By SAMY MAGDY
CAIRO (AP) — Sudan’s deposed prime minister signed a deal with the military on Sunday that will see him reinstated, almost a month after a military coup put him under house arrest. According to the deal, the military will also release government officials and politicians arrested since the Oct. 25 coup.
The country’s top general, Abdel Fattah Burhan, said in televised statements that Abdalla Hamdok will lead an independent technocratic Cabinet until elections can be held. It remains unclear how much power the government would hold. It would still remain under military oversight.
It also remains unclear whether all political parties and pro-democracy groups have signed off on the agreement.
The coup, more than two years after a popular uprising forced the removal of longtime autocrat Omar al-Bashir and his Islamist government, has drawn international criticism.
“The signing of this deal opens the door wide enough to address all the challenges of the transitional period,” said Hamdok, speaking at the signing ceremony broadcast on state TV.
Sudanese have been taking to the streets in masses since the military takeover, which upended the country’s fragile transition to democracy. The agreement comes just days after doctors said at least 15 people were killed by live fire during anti-coup demonstrations. Hamdok has been held under house arrest by military leaders for weeks.
The deal also stipulates that an investigation shall be conducted to identify those responsible for the killing and injuring of civilians and troops that marred protests following the coup.
“By signing this declaration, we could lay a genuine foundation to the transitional period,” said Burhan.
The 14-clause deal also stressed that power should be handed over to an elected civilian government after the end of the transitional period.
Earlier, the Forces for the Declaration of Freedom and Change, the group that spearheaded the uprising that culminated in Bashir’s ouster, objected to any deals with the military.
In a statement Sunday, the group reiterated its opposition to any new political partnership with the military, insisting the perpetrators of the coup should be brought to justice.
“We are not concerned with any agreements with this brute junta and we are employing all peaceful and creative methods to bring it down,” the statement said.
The largest of the political parties said to be included in the deal, the Umma Party, had also issued a statement implying that it did not sign off on it.
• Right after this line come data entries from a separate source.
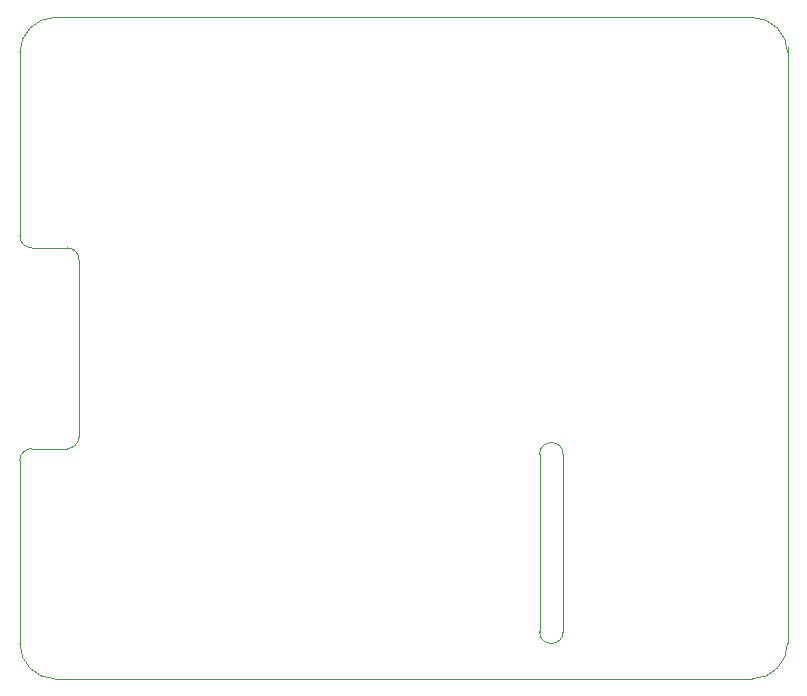
<source format=gm1>
G04 #@! TF.FileFunction,Profile,NP*
%FSLAX46Y46*%
G04 Gerber Fmt 4.6, Leading zero omitted, Abs format (unit mm)*
G04 Created by KiCad (PCBNEW 0.201509131501+6189~30~ubuntu14.04.1-product) date Sam 03 Okt 2015 13:55:26 CEST*
%MOMM*%
G01*
G04 APERTURE LIST*
%ADD10C,0.200000*%
%ADD11C,0.100000*%
G04 APERTURE END LIST*
D10*
D11*
X103500000Y-38000000D02*
G75*
G03X100500000Y-35000000I-3000000J0D01*
G01*
X41500000Y-35000000D02*
X100500000Y-35000000D01*
X41500000Y-35000000D02*
G75*
G03X38500000Y-38000000I0J-3000000D01*
G01*
X84500000Y-87000000D02*
G75*
G02X82500000Y-87000000I-1000000J0D01*
G01*
X84500000Y-72000000D02*
G75*
G03X82500000Y-72000000I-1000000J0D01*
G01*
X84500000Y-72000000D02*
X84500000Y-87000000D01*
X82500000Y-72000000D02*
X82500000Y-87000000D01*
X39500000Y-71500000D02*
G75*
G03X38500000Y-72500000I0J-1000000D01*
G01*
X42500000Y-71500000D02*
G75*
G03X43500000Y-70500000I0J1000000D01*
G01*
X43500000Y-55500000D02*
G75*
G03X42500000Y-54500000I-1000000J0D01*
G01*
X38500000Y-53500000D02*
G75*
G03X39500000Y-54500000I1000000J0D01*
G01*
X100500000Y-91000000D02*
G75*
G03X103500000Y-88000000I0J3000000D01*
G01*
X38500000Y-88000000D02*
G75*
G03X41500000Y-91000000I3000000J0D01*
G01*
X38500000Y-72500000D02*
X38500000Y-88000000D01*
X38500000Y-37500000D02*
X38500000Y-53500000D01*
X39500000Y-71500000D02*
X42500000Y-71500000D01*
X39500000Y-54500000D02*
X42500000Y-54500000D01*
X43500000Y-55500000D02*
X43500000Y-70500000D01*
X41500000Y-91000000D02*
X100500000Y-91000000D01*
X103500000Y-37500000D02*
X103500000Y-88000000D01*
M02*

</source>
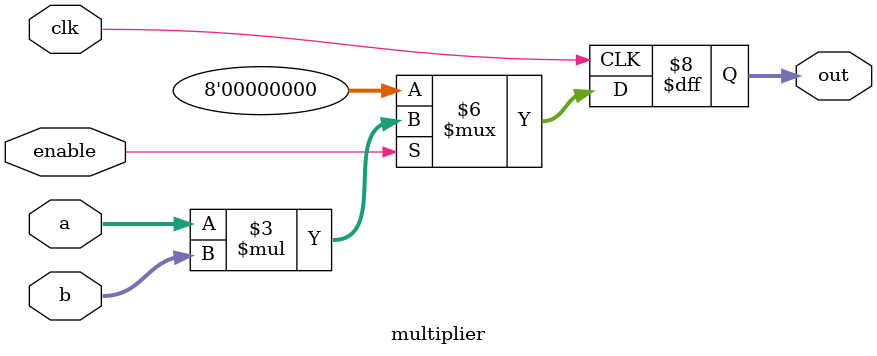
<source format=v>
module multiplier(
	input		[3:0] a,
	input 	[3:0] b,
	input				clk,
	input 			enable,
	output reg	[7:0] out
	);
	
	initial out = 0;
	
	always @(posedge clk)
		if (enable == 1)
			out = a * b;
		else
			out = 0;

endmodule

</source>
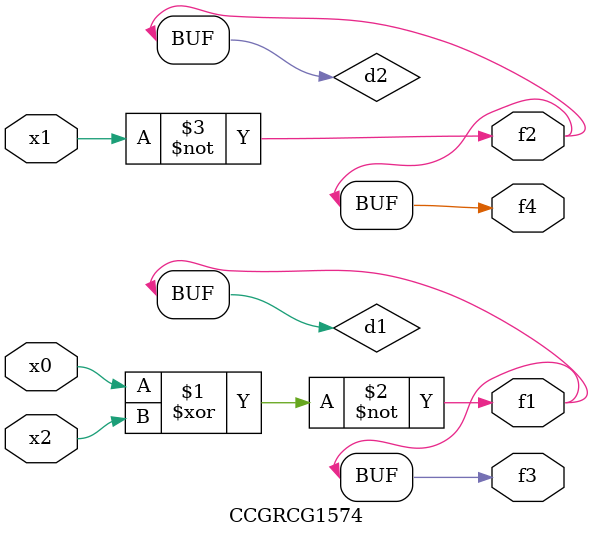
<source format=v>
module CCGRCG1574(
	input x0, x1, x2,
	output f1, f2, f3, f4
);

	wire d1, d2, d3;

	xnor (d1, x0, x2);
	nand (d2, x1);
	nor (d3, x1, x2);
	assign f1 = d1;
	assign f2 = d2;
	assign f3 = d1;
	assign f4 = d2;
endmodule

</source>
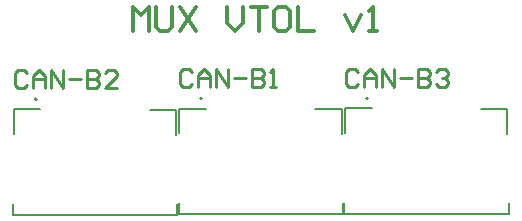
<source format=gto>
G04*
G04 #@! TF.GenerationSoftware,Altium Limited,Altium Designer,21.6.1 (37)*
G04*
G04 Layer_Color=65535*
%FSLAX44Y44*%
%MOMM*%
G71*
G04*
G04 #@! TF.SameCoordinates,6099692B-31FD-4E7E-9E57-43DE2360F6B8*
G04*
G04*
G04 #@! TF.FilePolarity,Positive*
G04*
G01*
G75*
%ADD10C,0.2000*%
%ADD11C,0.1270*%
%ADD12C,0.3000*%
%ADD13C,0.2540*%
D10*
X38000Y198500D02*
G03*
X38000Y198500I-1000J0D01*
G01*
X178000Y199000D02*
G03*
X178000Y199000I-1000J0D01*
G01*
X318500Y199250D02*
G03*
X318500Y199250I-1000J0D01*
G01*
D11*
X156000Y168500D02*
Y189500D01*
X133500D02*
X156000D01*
X18500Y169000D02*
Y190000D01*
X41000D01*
X18000Y100500D02*
Y110000D01*
X156500Y100500D02*
X157000Y101000D01*
Y110000D01*
X18000Y100500D02*
X156500D01*
X296000Y169000D02*
Y190000D01*
X273500D02*
X296000D01*
X158500Y169500D02*
Y190500D01*
X181000D01*
X158000Y101000D02*
Y110500D01*
X296500Y101000D02*
X297000Y101500D01*
Y110500D01*
X158000Y101000D02*
X296500D01*
X436500Y169250D02*
Y190250D01*
X414000D02*
X436500D01*
X299000Y169750D02*
Y190750D01*
X321500D01*
X298500Y101250D02*
Y110750D01*
X437000Y101250D02*
X437500Y101750D01*
Y110750D01*
X298500Y101250D02*
X437000D01*
D12*
X119244Y256500D02*
Y276494D01*
X125908Y269829D01*
X132573Y276494D01*
Y256500D01*
X139237Y276494D02*
Y259832D01*
X142569Y256500D01*
X149234D01*
X152566Y259832D01*
Y276494D01*
X159231D02*
X172560Y256500D01*
Y276494D02*
X159231Y256500D01*
X199218Y276494D02*
Y263165D01*
X205882Y256500D01*
X212547Y263165D01*
Y276494D01*
X219211D02*
X232540D01*
X225876D01*
Y256500D01*
X249202Y276494D02*
X242537D01*
X239205Y273161D01*
Y259832D01*
X242537Y256500D01*
X249202D01*
X252534Y259832D01*
Y273161D01*
X249202Y276494D01*
X259198D02*
Y256500D01*
X272528D01*
X299186Y269829D02*
X305850Y256500D01*
X312515Y269829D01*
X319179Y256500D02*
X325844D01*
X322511D01*
Y276494D01*
X319179Y273161D01*
D13*
X29715Y220694D02*
X27176Y223233D01*
X22097D01*
X19558Y220694D01*
Y210537D01*
X22097Y207998D01*
X27176D01*
X29715Y210537D01*
X34793Y207998D02*
Y218155D01*
X39871Y223233D01*
X44950Y218155D01*
Y207998D01*
Y215616D01*
X34793D01*
X50028Y207998D02*
Y223233D01*
X60185Y207998D01*
Y223233D01*
X65263Y215616D02*
X75420D01*
X80498Y223233D02*
Y207998D01*
X88116D01*
X90655Y210537D01*
Y213076D01*
X88116Y215616D01*
X80498D01*
X88116D01*
X90655Y218155D01*
Y220694D01*
X88116Y223233D01*
X80498D01*
X105890Y207998D02*
X95733D01*
X105890Y218155D01*
Y220694D01*
X103351Y223233D01*
X98272D01*
X95733Y220694D01*
X169669Y221202D02*
X167129Y223741D01*
X162051D01*
X159512Y221202D01*
Y211045D01*
X162051Y208506D01*
X167129D01*
X169669Y211045D01*
X174747Y208506D02*
Y218663D01*
X179825Y223741D01*
X184904Y218663D01*
Y208506D01*
Y216124D01*
X174747D01*
X189982Y208506D02*
Y223741D01*
X200139Y208506D01*
Y223741D01*
X205217Y216124D02*
X215374D01*
X220452Y223741D02*
Y208506D01*
X228070D01*
X230609Y211045D01*
Y213584D01*
X228070Y216124D01*
X220452D01*
X228070D01*
X230609Y218663D01*
Y221202D01*
X228070Y223741D01*
X220452D01*
X235687Y208506D02*
X240766D01*
X238227D01*
Y223741D01*
X235687Y221202D01*
X310131Y221456D02*
X307591Y223995D01*
X302513D01*
X299974Y221456D01*
Y211299D01*
X302513Y208760D01*
X307591D01*
X310131Y211299D01*
X315209Y208760D02*
Y218917D01*
X320287Y223995D01*
X325366Y218917D01*
Y208760D01*
Y216378D01*
X315209D01*
X330444Y208760D02*
Y223995D01*
X340601Y208760D01*
Y223995D01*
X345679Y216378D02*
X355836D01*
X360914Y223995D02*
Y208760D01*
X368532D01*
X371071Y211299D01*
Y213838D01*
X368532Y216378D01*
X360914D01*
X368532D01*
X371071Y218917D01*
Y221456D01*
X368532Y223995D01*
X360914D01*
X376149Y221456D02*
X378689Y223995D01*
X383767D01*
X386306Y221456D01*
Y218917D01*
X383767Y216378D01*
X381228D01*
X383767D01*
X386306Y213838D01*
Y211299D01*
X383767Y208760D01*
X378689D01*
X376149Y211299D01*
M02*

</source>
Thousands had taken to the streets in the capital of Khartoum on Sunday, shortly before the signing ceremony, to denounce the coup and demand the immediate transfer of power to civilians. Protesters waved the Sudanese flag and chanted “Power is to the people! The military are to stay in the barracks.”
Also earlier, military and government officials who spoke of the deal on condition of anonymity because they weren’t authorized to release the information, said that the U.N., the U.S. and others had played “crucial roles” in crafting the agreement.
The United States, its allies and the United Nations have condemned the use of excessive force against anti-coup protesters.
Hamdok thanked Sudan’s “regional and global friends” who helped in reaching this agreement but he did not name the countries.
Associated Press writer Noha ElHennawy in Cairo contributed.